Rome is one of the world's great cities, where glorious treasures and ruins of several magnificent civilizations are stage to a vibrant, modern capital. Drawing on its fertile history, the Eternal City embraces the present and the future. Romans busily zoom through the narrow streets attending to the details of modern life against a backdrop of classical antiquities, medieval buildings, Renaissance palaces, and baroque churches.
Sponsored by Trinity College, the program is nestled among villas and gardens atop the Aventine, one of the seven hills of Ancient Rome, overlooking the Tiber River on one side and the Circus Maximus on the other. The site is centrally located to Rome's major monuments, affording a wonderful integration of classwork with field study.
Fall semester: early September to mid-December.
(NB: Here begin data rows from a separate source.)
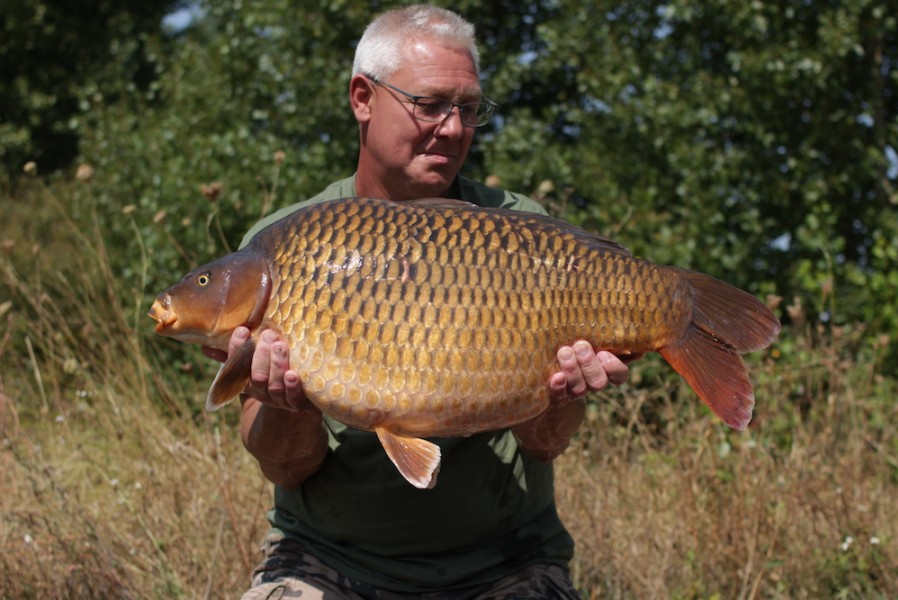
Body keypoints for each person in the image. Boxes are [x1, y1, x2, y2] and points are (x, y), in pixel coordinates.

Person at [210, 5, 632, 599]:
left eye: (468, 109)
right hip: (326, 560)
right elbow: (286, 469)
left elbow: (544, 444)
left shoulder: (522, 234)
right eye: (431, 105)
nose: (455, 128)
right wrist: (287, 404)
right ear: (363, 97)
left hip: (505, 560)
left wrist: (563, 397)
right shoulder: (288, 242)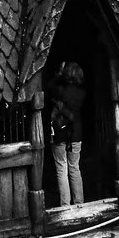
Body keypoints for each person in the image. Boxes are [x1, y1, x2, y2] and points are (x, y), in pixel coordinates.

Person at [48, 62, 87, 207]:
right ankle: (79, 203)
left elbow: (48, 87)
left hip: (60, 132)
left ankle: (65, 205)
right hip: (76, 133)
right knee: (75, 168)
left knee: (61, 168)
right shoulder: (82, 93)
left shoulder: (59, 91)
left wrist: (58, 74)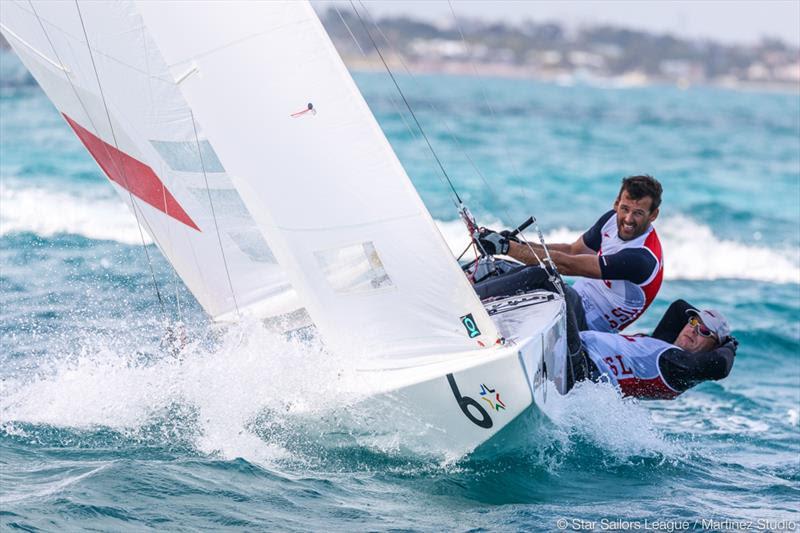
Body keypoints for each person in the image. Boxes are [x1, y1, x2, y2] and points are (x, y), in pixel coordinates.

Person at [476, 175, 664, 333]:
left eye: (638, 213)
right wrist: (520, 244)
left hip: (584, 328)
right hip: (570, 297)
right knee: (493, 266)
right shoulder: (610, 220)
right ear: (616, 204)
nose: (628, 219)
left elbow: (567, 265)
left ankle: (470, 305)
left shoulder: (642, 258)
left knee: (541, 273)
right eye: (625, 209)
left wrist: (508, 248)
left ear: (653, 215)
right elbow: (573, 251)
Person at [566, 300, 738, 400]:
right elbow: (679, 307)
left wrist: (729, 345)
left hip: (580, 364)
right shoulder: (665, 344)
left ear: (713, 348)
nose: (693, 330)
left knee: (561, 291)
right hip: (580, 348)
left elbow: (721, 365)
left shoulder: (677, 367)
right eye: (693, 322)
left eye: (705, 331)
Spring semester: late January to mid-May.
Fields of Study
Italian language and literature, art history, history, religion, drawing, politics.
Candidates are required to complete at least two semesters of college-level Italian or the equivalent. Preference will be given to candidates who have completed college coursework with Italian content. 8.0 GPA required.
Number of Students
Approximately 4. Pomona students are part of a competitive national pool. Total program enrollment approximately 50 per semester.
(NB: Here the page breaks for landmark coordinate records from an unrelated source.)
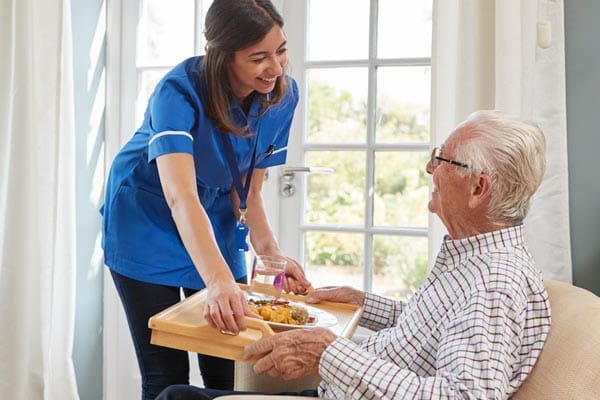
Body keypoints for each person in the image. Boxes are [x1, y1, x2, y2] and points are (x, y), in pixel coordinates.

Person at [154, 110, 552, 400]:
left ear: (478, 188)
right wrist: (364, 302)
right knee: (179, 395)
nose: (430, 167)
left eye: (443, 158)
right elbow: (437, 328)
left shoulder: (494, 286)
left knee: (175, 398)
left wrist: (328, 353)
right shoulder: (476, 259)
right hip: (336, 392)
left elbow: (465, 398)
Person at [100, 0, 311, 398]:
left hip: (212, 212)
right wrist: (217, 281)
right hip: (147, 214)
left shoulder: (282, 96)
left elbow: (246, 188)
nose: (277, 68)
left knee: (229, 360)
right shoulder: (178, 91)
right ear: (223, 56)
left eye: (281, 50)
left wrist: (272, 255)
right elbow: (179, 197)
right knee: (167, 374)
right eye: (258, 58)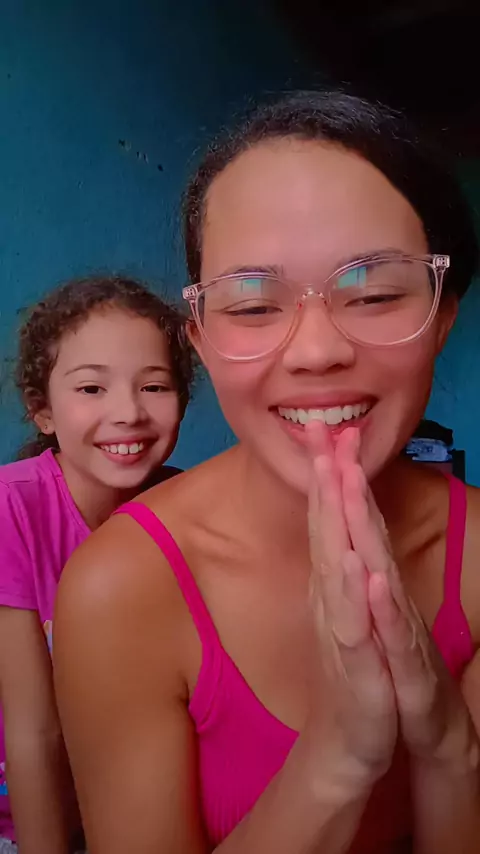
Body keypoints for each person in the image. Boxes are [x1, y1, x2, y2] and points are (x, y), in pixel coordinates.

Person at [54, 91, 480, 854]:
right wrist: (339, 757)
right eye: (251, 306)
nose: (316, 351)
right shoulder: (121, 587)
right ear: (200, 339)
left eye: (375, 293)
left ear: (443, 316)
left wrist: (451, 748)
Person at [0, 275, 194, 854]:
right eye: (91, 388)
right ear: (42, 411)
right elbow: (33, 730)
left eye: (154, 386)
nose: (128, 412)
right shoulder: (13, 508)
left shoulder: (189, 508)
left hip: (126, 811)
All program participants are required to take a full-time course load of four course credits. Students are required to take an Italian language course. Students may not take an Italian language course on a P/NC basis. Students with advanced Italian may enroll in an Italian literature course instead of language. For the remainder of their program, students choose electives from the program curriculum. Trinity uses a course credit system, and students should plan a program that totals at least 4 course credits. Pomona will not award more than 4 Pomona credits for this program.
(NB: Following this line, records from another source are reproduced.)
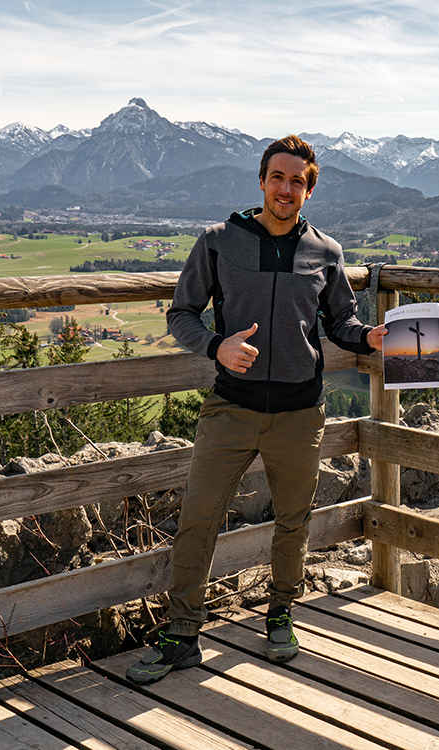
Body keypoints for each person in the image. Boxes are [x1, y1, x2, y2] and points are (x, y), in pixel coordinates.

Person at [127, 134, 386, 684]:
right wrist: (215, 346)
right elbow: (182, 314)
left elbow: (340, 324)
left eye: (298, 181)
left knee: (293, 521)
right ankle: (181, 636)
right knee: (198, 520)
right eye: (278, 177)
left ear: (308, 190)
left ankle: (281, 614)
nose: (286, 189)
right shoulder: (220, 241)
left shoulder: (327, 252)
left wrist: (373, 338)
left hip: (300, 412)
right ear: (262, 181)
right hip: (231, 408)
All elective courses are taught in English by Italian and American faculty. All of the art history courses take weekly walking tours to museums, churches, historic buildings, etc. to supplement the classroom lectures. Internships are available and participating students must enroll in the program's Internship Seminar.
Students are housed in dormitory-style quarters in a renovated convent or a nearby dormitory. The convent is also the site of classroom instruction. All students eat together in a family-style dining room on campus.